● **PAGE EXTRACT**

Figure 2 Figure 2 Figure 2

Homeopathic medications are natural substances of animal, plant or mineral origin, highly diluted and agitated, and thus sufficiently innocuous (7), which could activate specific sensibility mechanisms in living organisms, and they do not contravene their natural defence reactions (8). Homeopathy has been used with success in aquaculture (16,17), and it has the applicability to reduce stress associated to a gradual and progressive intensification, which is habitual in modern aquaculture production systems (7,16).

The lesions and stress that cultured shrimp may suffer under adverse environmental conditions reduce their natural resistance, making them susceptible to viral and/or bacterial infections (18). In shrimp, natural infection by virulent bacteria is made by different routes: oral, transcuticular or by lesions, and it could be associated with an imbalance of their normal intestinal microbiota (19). The average lethal dosage (LD₅₀) was established to determine virulence of the pathogen strain, and it has been used to evaluate shrimp resistance or susceptibility to vibriosis (11). This study selected the LD₅₀ of 0.9 x 10⁶ UFC mL^-1 by the immersion method because it was the least aggressive method of infection with less collateral effects that imitates the natural conditions that shrimp are exposed to the bacteria present in the marine environment (20).

The marine invertebrates, including shrimp, have developed an immune innate system based mainly in phagocytosis and generation of antimicrobial peptides and reactive oxygen species (ROS) (21). Because ROS, in their majority superoxide anions, can also affect the host tissues; invertebrates counterattack their effect by producing diverse compounds, including SOD enzymes, catalase and glutathione peroxidase (22). The activity of SOD has been referenced as a parameter to evaluate the potential of the immune system in some shrimp species (23,24).

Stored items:
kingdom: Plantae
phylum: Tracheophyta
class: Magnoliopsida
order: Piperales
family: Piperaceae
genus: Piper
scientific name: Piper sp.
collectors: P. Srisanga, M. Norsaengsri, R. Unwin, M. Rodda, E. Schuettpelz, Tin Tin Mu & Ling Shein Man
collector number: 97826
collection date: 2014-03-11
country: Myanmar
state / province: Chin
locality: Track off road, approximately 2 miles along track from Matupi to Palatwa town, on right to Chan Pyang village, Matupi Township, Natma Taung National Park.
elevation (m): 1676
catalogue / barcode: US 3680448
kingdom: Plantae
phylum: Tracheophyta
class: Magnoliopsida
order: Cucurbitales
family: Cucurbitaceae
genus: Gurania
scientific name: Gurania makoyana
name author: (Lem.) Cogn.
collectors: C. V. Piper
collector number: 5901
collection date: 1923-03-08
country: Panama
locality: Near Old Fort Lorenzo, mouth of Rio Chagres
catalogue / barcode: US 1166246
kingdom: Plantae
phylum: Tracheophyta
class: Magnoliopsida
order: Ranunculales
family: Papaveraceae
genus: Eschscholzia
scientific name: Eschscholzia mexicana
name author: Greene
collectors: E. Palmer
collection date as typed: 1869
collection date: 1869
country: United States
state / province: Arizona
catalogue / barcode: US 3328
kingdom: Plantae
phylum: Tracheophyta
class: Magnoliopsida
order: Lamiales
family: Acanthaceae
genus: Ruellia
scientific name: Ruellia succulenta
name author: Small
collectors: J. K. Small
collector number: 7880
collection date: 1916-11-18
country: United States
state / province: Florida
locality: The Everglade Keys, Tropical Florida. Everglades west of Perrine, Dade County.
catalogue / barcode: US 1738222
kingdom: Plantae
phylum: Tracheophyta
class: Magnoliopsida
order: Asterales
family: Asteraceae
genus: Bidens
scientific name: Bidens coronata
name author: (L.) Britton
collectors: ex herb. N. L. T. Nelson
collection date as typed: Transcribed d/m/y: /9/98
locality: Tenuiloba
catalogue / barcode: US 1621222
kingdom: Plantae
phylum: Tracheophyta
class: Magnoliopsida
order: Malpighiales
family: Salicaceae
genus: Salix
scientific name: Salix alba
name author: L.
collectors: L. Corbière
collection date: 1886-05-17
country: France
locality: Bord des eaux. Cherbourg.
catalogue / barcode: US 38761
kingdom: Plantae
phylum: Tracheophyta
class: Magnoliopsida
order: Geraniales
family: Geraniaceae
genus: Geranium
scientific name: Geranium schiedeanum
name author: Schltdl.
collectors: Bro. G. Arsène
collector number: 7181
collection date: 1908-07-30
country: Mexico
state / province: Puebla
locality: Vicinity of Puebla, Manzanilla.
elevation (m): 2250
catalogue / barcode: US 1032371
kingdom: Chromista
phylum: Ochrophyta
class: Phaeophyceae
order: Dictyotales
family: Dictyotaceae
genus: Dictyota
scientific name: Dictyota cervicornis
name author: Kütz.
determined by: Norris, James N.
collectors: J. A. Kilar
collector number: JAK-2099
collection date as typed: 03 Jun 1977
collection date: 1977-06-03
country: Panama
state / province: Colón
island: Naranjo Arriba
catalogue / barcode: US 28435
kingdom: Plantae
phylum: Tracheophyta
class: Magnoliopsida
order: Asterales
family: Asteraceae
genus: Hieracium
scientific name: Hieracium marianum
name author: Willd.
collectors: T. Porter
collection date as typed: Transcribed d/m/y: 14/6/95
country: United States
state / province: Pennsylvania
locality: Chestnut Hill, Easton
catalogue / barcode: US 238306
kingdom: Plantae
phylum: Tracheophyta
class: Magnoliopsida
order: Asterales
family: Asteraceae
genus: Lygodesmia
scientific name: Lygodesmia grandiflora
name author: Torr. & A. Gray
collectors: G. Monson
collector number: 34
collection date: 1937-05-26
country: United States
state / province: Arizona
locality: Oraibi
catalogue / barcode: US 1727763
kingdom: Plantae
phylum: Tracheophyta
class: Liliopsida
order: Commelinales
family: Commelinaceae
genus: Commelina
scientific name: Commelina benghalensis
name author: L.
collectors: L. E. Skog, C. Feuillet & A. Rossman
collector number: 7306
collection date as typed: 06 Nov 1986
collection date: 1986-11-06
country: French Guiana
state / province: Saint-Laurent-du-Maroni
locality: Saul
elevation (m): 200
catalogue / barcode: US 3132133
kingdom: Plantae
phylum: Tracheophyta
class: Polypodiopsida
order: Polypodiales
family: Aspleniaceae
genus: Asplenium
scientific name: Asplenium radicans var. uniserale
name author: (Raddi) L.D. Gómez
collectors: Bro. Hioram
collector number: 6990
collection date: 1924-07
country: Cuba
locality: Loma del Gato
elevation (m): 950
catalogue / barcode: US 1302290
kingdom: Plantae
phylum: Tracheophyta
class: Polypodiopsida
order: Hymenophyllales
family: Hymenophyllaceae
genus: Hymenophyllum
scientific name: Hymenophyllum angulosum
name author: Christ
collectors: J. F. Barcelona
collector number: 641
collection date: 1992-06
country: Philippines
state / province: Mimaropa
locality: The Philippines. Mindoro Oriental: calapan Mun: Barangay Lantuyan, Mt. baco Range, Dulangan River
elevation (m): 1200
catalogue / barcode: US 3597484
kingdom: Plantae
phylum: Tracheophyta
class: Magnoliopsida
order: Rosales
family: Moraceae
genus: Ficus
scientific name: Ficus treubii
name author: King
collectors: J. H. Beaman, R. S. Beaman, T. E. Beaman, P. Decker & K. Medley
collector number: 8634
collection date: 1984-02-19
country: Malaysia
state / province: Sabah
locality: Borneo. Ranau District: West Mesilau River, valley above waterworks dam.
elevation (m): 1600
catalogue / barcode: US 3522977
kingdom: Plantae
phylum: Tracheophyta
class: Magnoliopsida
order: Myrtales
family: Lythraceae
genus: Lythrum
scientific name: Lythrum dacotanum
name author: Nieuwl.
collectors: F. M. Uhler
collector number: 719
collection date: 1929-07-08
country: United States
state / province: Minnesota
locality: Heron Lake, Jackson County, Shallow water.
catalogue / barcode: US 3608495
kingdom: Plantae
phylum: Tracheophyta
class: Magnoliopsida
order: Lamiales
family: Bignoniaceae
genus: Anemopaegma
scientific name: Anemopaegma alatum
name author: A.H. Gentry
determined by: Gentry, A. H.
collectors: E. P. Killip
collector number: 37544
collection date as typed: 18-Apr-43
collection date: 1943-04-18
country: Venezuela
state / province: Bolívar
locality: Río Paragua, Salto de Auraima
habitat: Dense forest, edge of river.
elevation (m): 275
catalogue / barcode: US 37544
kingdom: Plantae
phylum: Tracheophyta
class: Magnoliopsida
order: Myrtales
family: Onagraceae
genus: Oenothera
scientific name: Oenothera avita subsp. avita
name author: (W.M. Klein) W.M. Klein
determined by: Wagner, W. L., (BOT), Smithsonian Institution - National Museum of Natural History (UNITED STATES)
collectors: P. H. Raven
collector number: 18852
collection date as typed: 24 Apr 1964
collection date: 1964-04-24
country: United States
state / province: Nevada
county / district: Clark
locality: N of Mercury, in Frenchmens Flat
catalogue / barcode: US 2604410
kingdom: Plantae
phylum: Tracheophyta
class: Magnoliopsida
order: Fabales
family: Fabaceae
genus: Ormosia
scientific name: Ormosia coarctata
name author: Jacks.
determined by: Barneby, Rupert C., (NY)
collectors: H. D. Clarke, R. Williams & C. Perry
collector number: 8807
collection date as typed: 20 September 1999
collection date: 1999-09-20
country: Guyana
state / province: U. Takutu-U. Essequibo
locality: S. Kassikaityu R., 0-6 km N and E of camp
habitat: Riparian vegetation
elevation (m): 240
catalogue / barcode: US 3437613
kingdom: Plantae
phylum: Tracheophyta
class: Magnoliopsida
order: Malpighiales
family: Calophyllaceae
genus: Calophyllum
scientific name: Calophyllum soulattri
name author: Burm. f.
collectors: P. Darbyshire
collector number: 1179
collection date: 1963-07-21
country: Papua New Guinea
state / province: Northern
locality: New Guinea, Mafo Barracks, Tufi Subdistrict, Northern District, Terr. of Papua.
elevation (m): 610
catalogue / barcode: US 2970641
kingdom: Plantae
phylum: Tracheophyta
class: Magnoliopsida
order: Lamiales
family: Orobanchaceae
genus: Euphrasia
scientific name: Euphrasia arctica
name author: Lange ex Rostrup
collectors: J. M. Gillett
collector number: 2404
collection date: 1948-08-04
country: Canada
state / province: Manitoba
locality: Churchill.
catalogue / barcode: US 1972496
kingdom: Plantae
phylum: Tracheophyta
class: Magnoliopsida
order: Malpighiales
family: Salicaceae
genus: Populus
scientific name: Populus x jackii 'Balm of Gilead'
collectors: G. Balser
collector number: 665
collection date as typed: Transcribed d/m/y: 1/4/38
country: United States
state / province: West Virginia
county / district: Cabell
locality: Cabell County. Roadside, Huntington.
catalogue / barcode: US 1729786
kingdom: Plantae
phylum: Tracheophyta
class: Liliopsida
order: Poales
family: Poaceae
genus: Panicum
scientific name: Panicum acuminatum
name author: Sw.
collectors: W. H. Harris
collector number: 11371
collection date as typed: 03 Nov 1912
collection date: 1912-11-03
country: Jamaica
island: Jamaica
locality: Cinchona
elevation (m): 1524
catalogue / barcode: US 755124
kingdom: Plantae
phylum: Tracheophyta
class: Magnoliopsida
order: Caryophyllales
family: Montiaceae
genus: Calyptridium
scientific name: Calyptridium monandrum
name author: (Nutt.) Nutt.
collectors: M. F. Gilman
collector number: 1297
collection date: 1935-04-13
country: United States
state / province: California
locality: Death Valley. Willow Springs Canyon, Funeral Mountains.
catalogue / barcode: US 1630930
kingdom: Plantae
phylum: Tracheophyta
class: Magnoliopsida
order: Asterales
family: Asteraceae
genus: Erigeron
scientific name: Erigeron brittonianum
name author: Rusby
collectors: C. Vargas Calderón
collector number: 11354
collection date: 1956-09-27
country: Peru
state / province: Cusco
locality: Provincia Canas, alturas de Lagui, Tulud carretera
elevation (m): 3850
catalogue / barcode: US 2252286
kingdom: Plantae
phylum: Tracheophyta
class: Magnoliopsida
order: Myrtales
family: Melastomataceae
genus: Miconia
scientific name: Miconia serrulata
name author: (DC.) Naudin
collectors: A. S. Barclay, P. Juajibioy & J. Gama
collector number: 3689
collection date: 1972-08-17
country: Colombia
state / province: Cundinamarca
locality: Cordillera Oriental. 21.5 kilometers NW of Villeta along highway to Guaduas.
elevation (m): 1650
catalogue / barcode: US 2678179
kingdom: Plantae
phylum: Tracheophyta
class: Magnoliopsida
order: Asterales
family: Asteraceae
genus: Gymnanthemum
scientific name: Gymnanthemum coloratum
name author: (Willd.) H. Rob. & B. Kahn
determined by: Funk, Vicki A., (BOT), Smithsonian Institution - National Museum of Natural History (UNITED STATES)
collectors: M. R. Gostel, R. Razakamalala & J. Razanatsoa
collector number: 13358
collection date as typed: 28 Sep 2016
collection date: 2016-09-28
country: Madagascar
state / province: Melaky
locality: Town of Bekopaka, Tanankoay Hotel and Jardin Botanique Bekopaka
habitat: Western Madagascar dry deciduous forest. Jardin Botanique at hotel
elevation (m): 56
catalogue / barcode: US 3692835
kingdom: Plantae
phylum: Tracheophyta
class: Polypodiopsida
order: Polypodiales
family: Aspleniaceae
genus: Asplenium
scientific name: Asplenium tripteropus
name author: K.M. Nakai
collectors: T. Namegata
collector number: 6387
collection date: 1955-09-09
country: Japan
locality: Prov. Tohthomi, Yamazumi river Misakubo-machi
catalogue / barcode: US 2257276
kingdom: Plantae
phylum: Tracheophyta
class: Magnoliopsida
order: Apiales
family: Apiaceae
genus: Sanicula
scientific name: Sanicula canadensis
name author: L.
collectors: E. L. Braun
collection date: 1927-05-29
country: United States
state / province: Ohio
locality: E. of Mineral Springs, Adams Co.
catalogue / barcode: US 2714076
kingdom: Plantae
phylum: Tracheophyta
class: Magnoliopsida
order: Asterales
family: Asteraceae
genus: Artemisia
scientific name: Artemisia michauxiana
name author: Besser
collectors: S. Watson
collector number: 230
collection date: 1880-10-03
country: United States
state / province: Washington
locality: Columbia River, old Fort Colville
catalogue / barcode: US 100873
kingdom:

● **WHAT TO DO**
A - According to the passage on homeopathy in shrimp culture, by which method was the selected LD₅₀ applied?
B - Say whether each statement agrees with the passage on homeopathy in shrimp culture, answering yes or no and quoting the deciding words: (i) Homeopathic medications are substances of plant origin only. (ii) Shrimp can acquire natural infection by virulent bacteria through the oral route. (iii) SOD activity has served as a parameter for evaluating immune system potential in some shrimp species.
C - Pick up the passage on homeopathy in shrimp culture where it stops and continue it.

● **RESULTS BY TASK**
A - By the immersion method.

B -
(i) No: "natural substances of animal, plant or mineral origin"
(ii) Yes: "natural infection by virulent bacteria is made by different routes: oral, transcuticular or by lesions"
(iii) Yes: "The activity of SOD has been referenced as a parameter to evaluate the potential of the immune system in some shrimp species"

C -
This study has demonstrated that in the L. vannamei juveniles treated with the homeopathic treatments TH3 and TH4, the SOD enzyme activity increased significantly at 70 h post-infection with V. parahaemolyticus with respect to the control group. Whereas shrimp treated with TH1 and TH2, their response was similar to that of the control group. Treatment TH3 included the formulation of the medication Passival ^® , used in human medicine as tranquiliser to reduce stress and improve sleep besides the mixture Heel-Mix, which included medication used for enzymatic disorder, infectious diseases and stimulation of organism defence. Treatment TH4 is a homeopathic medication whose active principle is the venom of the Rhopalurus junceus scorpion, an endemic species to Cuba. Anti-tumour properties have been attributed to this medicine shown through some preclinical toxicity studies (25) on tumour cells of epithelial origin (26) and an immunomodulatory effect that increases production of white cells and interleukins (27).

The greatest survival recorded in animals that received treatments TH2, TH3 and TH4 after V. parahaemolyticus challenge indicated a protector effect, which shows that the homeopathic medications assessed could be an alternative tool for controlling bacterial diseases in shrimp farming. In relation to this study, the bacteria of the genus Vibrio are well known as pathogens of marine shrimp, so it is possible to assume that a greater survival of the shrimp treated with homeopathic medications is related to the stimulation of their immunological systems, and in consequence to a greater resistance to acute infectious diseases associated to this genus, for example, the early mortality syndrome or acute hepatopancreatic necrosis syndrome (EMS/AHNPS) (28,29).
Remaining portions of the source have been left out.